I didn’t always want to be a casting director. I had this great personality and I typed 95 words a minute so I had no problem getting a job…but keeping a job was a problem; I talked on the phone all the time [laughs]. My brother [Jeffrey Byrd] worked for Spike Lee—he introduced me to people in the industry and I started interning and working at Classic Concepts. He went on to become a very talented director now and allowed me to cast his first feature film, Kings Ransom, starring Anthony Anderson and Jay Mohr. My brother is the one that really kicked the door open for me and allowed me to come in on his coattail; he’s very proud of me.

But, of course, I put in my own hard work, too.

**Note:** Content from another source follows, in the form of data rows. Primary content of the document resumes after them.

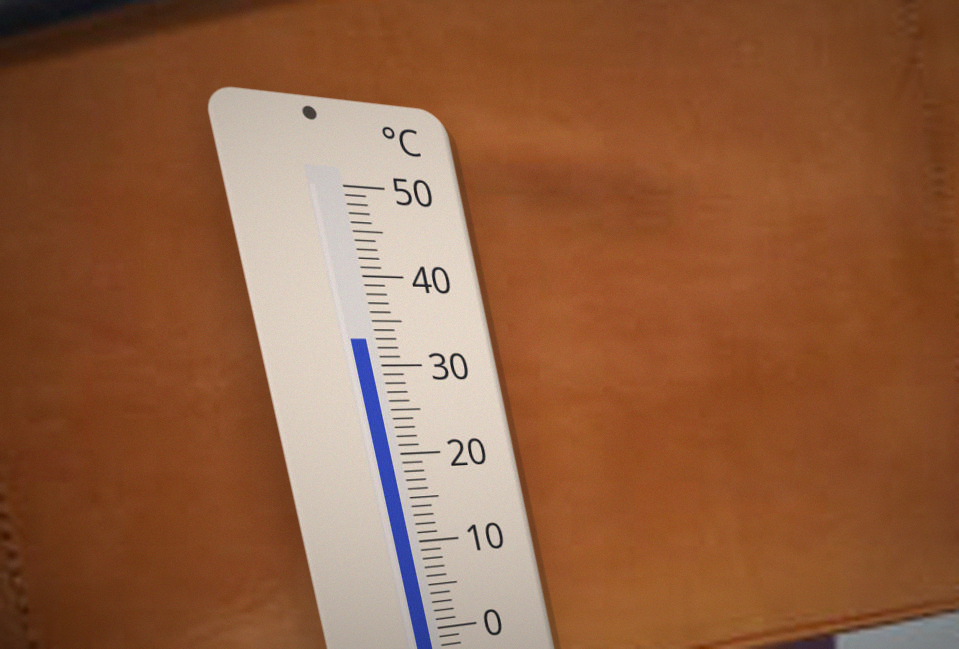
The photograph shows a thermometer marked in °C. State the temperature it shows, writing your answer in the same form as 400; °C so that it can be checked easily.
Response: 33; °C
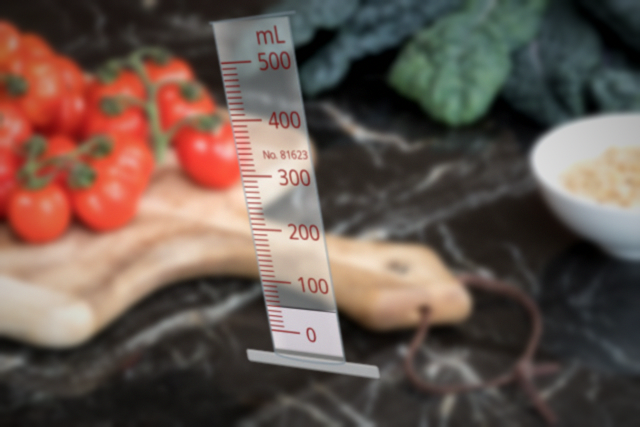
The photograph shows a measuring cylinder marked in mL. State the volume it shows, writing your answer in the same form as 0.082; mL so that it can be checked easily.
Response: 50; mL
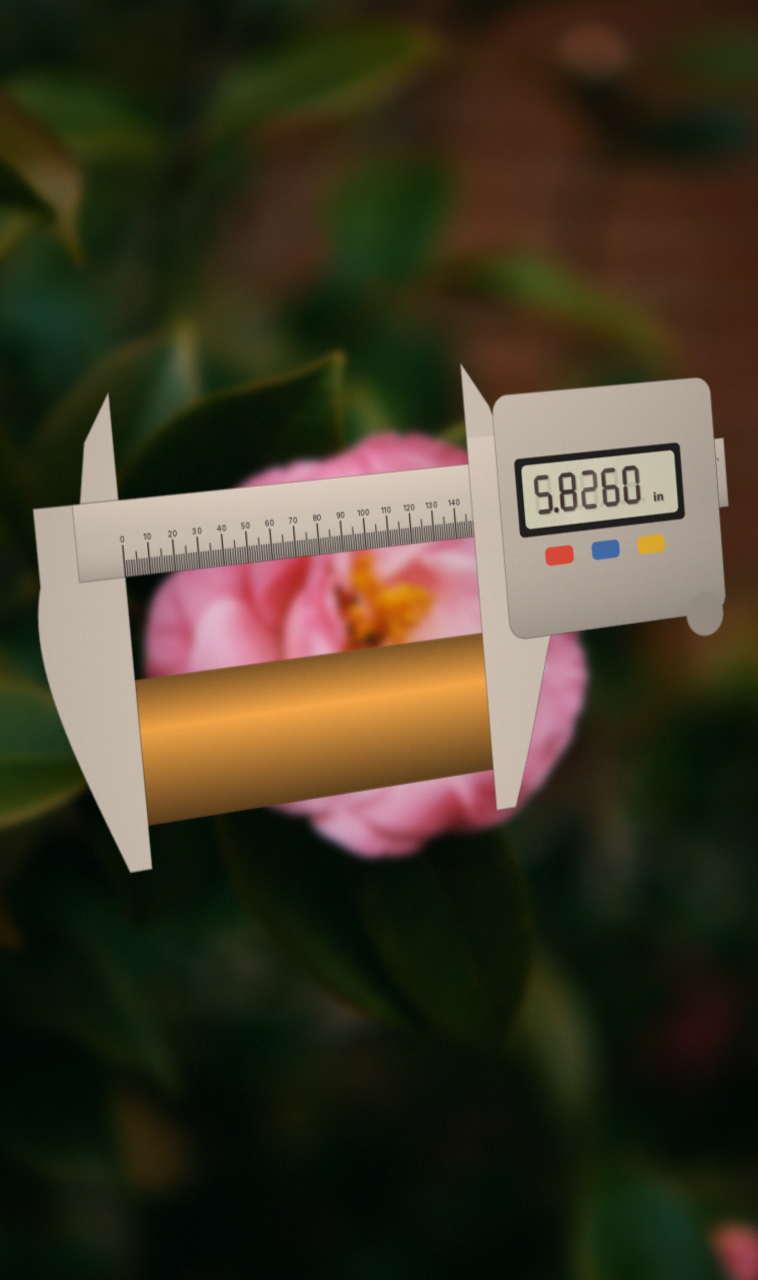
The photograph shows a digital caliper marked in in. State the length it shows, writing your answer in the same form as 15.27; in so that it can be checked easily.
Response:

Audacity and tenacity are two of my favorite words: When I first started out I got a meeting with [The Cosby Show casting director] Julie Hughes; she said, “You have 15 minutes.” So I asked her, “Who gets your coffee and empties the trash?” There wasn’t anyone doing that and so I made that my job as an intern.

That’s pretty savvy.

You have to be! You can find out so much about what’s going on from what ends up in the trash. Read everything in the trash [laughs]. You can learn a lot as an apprentice if you really want to. I remember [casting director] Tracey Moore put an ad in the paper when I was first starting out; she was looking for actors. I showed my dad and said, “I really want to work as her assistant but this ad is for a casting call.” So my dad had the idea to call her and tell her I’d be willing to assist her on the day of the casting for free. I called and she said that no one had offered to come in to help her so the job was mine—I interned for her that full day.

When I was working for Elaine Williams [of Essence magazine]; every time I had to RSVP for her to go to an event I’d add my name to the list, too [laughs].

You didn’t get caught?

How would I? I’m calling from Essence; no one asked questions [laughs]. I found my way to wherever I needed to be.

Even with your personality and business savvy, were there times you thought that you wouldn’t make it in the industry?

Yes, maybe. There are a lot of stepping-stones and sometimes you don’t know when you’re making lateral moves. We can’t make vertical moves all the time. When I moved from New York to L.A. I started to second-guess myself. People had more experience and had worked with big-time names. I just had to learn what to take and what to leave behind. I quickly moved up because of my business prowess, and my whole family rallied around me, prayed for me, called me from all the way in North Carolina; all of those little things helped me tremendously. Adversity is a blessing; it makes you push harder. And if you have family like mine giving up isn’t an option.